**Aim:**
Can you repeat each line of the data below word for word?

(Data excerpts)
## begin

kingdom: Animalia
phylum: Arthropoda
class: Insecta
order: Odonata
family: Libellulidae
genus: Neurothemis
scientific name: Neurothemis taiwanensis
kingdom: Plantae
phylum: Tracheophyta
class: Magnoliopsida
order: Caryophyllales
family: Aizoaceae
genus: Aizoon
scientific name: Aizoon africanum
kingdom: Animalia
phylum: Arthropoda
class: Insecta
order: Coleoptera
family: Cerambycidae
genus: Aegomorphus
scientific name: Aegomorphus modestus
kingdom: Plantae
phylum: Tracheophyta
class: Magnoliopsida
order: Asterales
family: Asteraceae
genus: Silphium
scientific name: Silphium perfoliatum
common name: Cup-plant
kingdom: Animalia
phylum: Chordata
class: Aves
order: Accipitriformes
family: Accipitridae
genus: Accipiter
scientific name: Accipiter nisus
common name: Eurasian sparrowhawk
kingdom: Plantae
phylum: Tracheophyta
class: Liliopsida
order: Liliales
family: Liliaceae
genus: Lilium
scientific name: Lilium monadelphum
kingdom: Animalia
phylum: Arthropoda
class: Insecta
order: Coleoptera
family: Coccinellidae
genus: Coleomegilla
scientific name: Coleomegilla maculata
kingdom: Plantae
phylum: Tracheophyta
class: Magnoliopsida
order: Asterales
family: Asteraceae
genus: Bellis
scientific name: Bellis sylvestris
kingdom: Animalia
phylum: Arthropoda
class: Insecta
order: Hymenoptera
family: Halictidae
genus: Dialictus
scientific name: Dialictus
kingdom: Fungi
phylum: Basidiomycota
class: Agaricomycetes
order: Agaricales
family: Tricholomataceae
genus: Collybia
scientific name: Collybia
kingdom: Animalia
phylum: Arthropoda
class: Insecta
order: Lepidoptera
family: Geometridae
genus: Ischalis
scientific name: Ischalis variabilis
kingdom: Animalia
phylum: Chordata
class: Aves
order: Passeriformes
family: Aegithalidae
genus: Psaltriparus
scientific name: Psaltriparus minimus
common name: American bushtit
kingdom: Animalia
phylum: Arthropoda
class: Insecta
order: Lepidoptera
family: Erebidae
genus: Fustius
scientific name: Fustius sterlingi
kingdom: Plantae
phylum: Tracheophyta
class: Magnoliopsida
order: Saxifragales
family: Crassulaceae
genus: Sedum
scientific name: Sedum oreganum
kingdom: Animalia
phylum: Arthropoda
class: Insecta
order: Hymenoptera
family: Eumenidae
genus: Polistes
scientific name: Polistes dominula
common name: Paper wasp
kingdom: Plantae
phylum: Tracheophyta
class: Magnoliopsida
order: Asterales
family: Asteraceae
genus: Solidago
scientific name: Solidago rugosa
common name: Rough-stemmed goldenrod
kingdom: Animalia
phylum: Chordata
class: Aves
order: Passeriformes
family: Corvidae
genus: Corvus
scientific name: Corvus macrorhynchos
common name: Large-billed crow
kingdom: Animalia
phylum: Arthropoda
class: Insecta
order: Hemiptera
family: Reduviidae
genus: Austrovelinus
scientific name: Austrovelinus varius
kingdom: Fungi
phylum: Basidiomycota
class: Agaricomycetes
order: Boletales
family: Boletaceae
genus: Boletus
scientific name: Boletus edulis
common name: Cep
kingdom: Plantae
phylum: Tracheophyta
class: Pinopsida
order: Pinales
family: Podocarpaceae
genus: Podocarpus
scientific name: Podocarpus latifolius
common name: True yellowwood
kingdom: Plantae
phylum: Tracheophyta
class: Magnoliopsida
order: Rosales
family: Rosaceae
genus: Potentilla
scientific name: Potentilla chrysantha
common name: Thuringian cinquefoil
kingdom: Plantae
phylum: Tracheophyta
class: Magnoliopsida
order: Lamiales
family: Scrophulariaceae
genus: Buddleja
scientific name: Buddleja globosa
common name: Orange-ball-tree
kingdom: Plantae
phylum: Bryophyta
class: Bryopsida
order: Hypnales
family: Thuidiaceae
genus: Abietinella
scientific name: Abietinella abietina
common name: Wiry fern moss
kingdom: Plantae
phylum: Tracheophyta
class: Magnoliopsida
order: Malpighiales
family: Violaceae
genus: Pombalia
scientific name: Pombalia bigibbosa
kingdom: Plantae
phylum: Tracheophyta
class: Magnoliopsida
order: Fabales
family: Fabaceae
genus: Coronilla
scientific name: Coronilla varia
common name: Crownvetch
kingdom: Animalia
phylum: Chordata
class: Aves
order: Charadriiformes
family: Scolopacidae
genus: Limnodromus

## end

**Correct answer:**
kingdom: Animalia
phylum: Arthropoda
class: Insecta
order: Odonata
family: Libellulidae
genus: Neurothemis
scientific name: Neurothemis taiwanensis
kingdom: Plantae
phylum: Tracheophyta
class: Magnoliopsida
order: Caryophyllales
family: Aizoaceae
genus: Aizoon
scientific name: Aizoon africanum
kingdom: Animalia
phylum: Arthropoda
class: Insecta
order: Coleoptera
family: Cerambycidae
genus: Aegomorphus
scientific name: Aegomorphus modestus
kingdom: Plantae
phylum: Tracheophyta
class: Magnoliopsida
order: Asterales
family: Asteraceae
genus: Silphium
scientific name: Silphium perfoliatum
common name: Cup-plant
kingdom: Animalia
phylum: Chordata
class: Aves
order: Accipitriformes
family: Accipitridae
genus: Accipiter
scientific name: Accipiter nisus
common name: Eurasian sparrowhawk
kingdom: Plantae
phylum: Tracheophyta
class: Liliopsida
order: Liliales
family: Liliaceae
genus: Lilium
scientific name: Lilium monadelphum
kingdom: Animalia
phylum: Arthropoda
class: Insecta
order: Coleoptera
family: Coccinellidae
genus: Coleomegilla
scientific name: Coleomegilla maculata
kingdom: Plantae
phylum: Tracheophyta
class: Magnoliopsida
order: Asterales
family: Asteraceae
genus: Bellis
scientific name: Bellis sylvestris
kingdom: Animalia
phylum: Arthropoda
class: Insecta
order: Hymenoptera
family: Halictidae
genus: Dialictus
scientific name: Dialictus
kingdom: Fungi
phylum: Basidiomycota
class: Agaricomycetes
order: Agaricales
family: Tricholomataceae
genus: Collybia
scientific name: Collybia
kingdom: Animalia
phylum: Arthropoda
class: Insecta
order: Lepidoptera
family: Geometridae
genus: Ischalis
scientific name: Ischalis variabilis
kingdom: Animalia
phylum: Chordata
class: Aves
order: Passeriformes
family: Aegithalidae
genus: Psaltriparus
scientific name: Psaltriparus minimus
common name: American bushtit
kingdom: Animalia
phylum: Arthropoda
class: Insecta
order: Lepidoptera
family: Erebidae
genus: Fustius
scientific name: Fustius sterlingi
kingdom: Plantae
phylum: Tracheophyta
class: Magnoliopsida
order: Saxifragales
family: Crassulaceae
genus: Sedum
scientific name: Sedum oreganum
kingdom: Animalia
phylum: Arthropoda
class: Insecta
order: Hymenoptera
family: Eumenidae
genus: Polistes
scientific name: Polistes dominula
common name: Paper wasp
kingdom: Plantae
phylum: Tracheophyta
class: Magnoliopsida
order: Asterales
family: Asteraceae
genus: Solidago
scientific name: Solidago rugosa
common name: Rough-stemmed goldenrod
kingdom: Animalia
phylum: Chordata
class: Aves
order: Passeriformes
family: Corvidae
genus: Corvus
scientific name: Corvus macrorhynchos
common name: Large-billed crow
kingdom: Animalia
phylum: Arthropoda
class: Insecta
order: Hemiptera
family: Reduviidae
genus: Austrovelinus
scientific name: Austrovelinus varius
kingdom: Fungi
phylum: Basidiomycota
class: Agaricomycetes
order: Boletales
family: Boletaceae
genus: Boletus
scientific name: Boletus edulis
common name: Cep
kingdom: Plantae
phylum: Tracheophyta
class: Pinopsida
order: Pinales
family: Podocarpaceae
genus: Podocarpus
scientific name: Podocarpus latifolius
common name: True yellowwood
kingdom: Plantae
phylum: Tracheophyta
class: Magnoliopsida
order: Rosales
family: Rosaceae
genus: Potentilla
scientific name: Potentilla chrysantha
common name: Thuringian cinquefoil
kingdom: Plantae
phylum: Tracheophyta
class: Magnoliopsida
order: Lamiales
family: Scrophulariaceae
genus: Buddleja
scientific name: Buddleja globosa
common name: Orange-ball-tree
kingdom: Plantae
phylum: Bryophyta
class: Bryopsida
order: Hypnales
family: Thuidiaceae
genus: Abietinella
scientific name: Abietinella abietina
common name: Wiry fern moss
kingdom: Plantae
phylum: Tracheophyta
class: Magnoliopsida
order: Malpighiales
family: Violaceae
genus: Pombalia
scientific name: Pombalia bigibbosa
kingdom: Plantae
phylum: Tracheophyta
class: Magnoliopsida
order: Fabales
family: Fabaceae
genus: Coronilla
scientific name: Coronilla varia
common name: Crownvetch
kingdom: Animalia
phylum: Chordata
class: Aves
order: Charadriiformes
family: Scolopacidae
genus: Limnodromus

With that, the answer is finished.